Node budget and a certified optimality gap. For a pool too large to certify quickly, the search stops at a node budget and returns the best incumbent found together with a valid lower bound – the smallest subtree bound it never reached. The reported $\text{optimality gap} = \text{incumbent} - \text{lower bound}$ is then a genuine suboptimality certificate (zero means provably optimal), the Bertsimas-King-Mazumder gap obtained from the branch-and-bound’s own bounds with no solver. This replaces an outright refusal of large pools: fits["hcw"].metadata reports certified_optimal and optimality_gap.
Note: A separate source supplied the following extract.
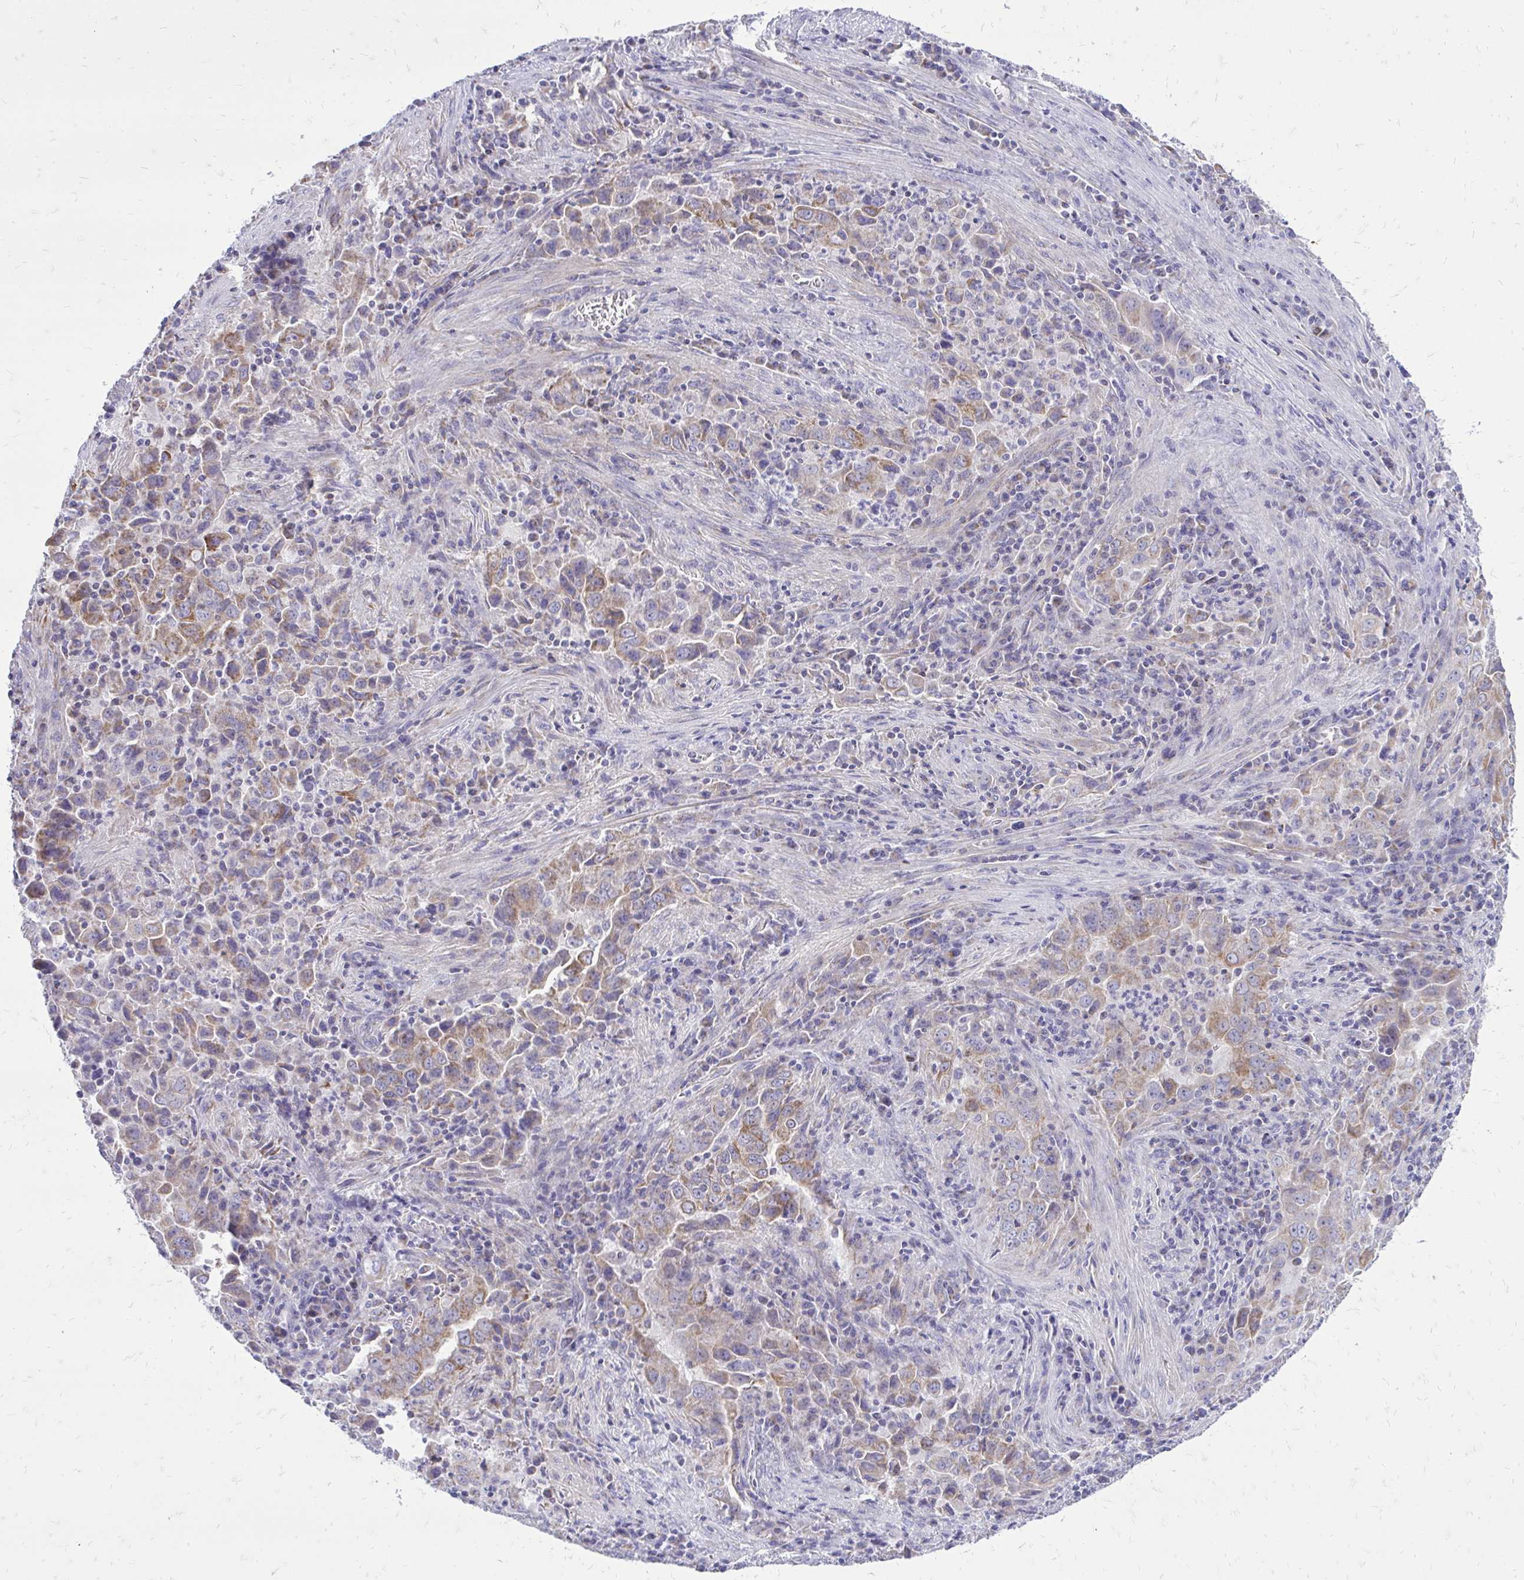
{"staining": {"intensity": "weak", "quantity": "25%-75%", "location": "cytoplasmic/membranous"}, "tissue": "lung cancer", "cell_type": "Tumor cells", "image_type": "cancer", "snomed": [{"axis": "morphology", "description": "Adenocarcinoma, NOS"}, {"axis": "topography", "description": "Lung"}], "caption": "Protein analysis of lung cancer tissue reveals weak cytoplasmic/membranous staining in approximately 25%-75% of tumor cells. The staining was performed using DAB, with brown indicating positive protein expression. Nuclei are stained blue with hematoxylin.", "gene": "SPTBN2", "patient": {"sex": "male", "age": 67}}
Optional exact mixed-integer backend. Setting hcw_backend="scip" certifies the optimum at pool sizes beyond the branch-and-bound’s exact reach via the SCIP solver. It casts the size-$r$ problem as the Bertsimas-King-Mazumder cardinality-constrained least squares – binary indicators $z_i$, an SOS-1 coupling forcing $z_i = 0 \Rightarrow \beta_i = 0$, and $\sum_i z_i \le r$ – solved once per size, then chooses the size by the criterion. The dependency is optional: pyscipopt is imported only on demand (pip install mlsynth[scip]). The default fw backend needs no solver and is all the low-dimensional regime hcw targets requires.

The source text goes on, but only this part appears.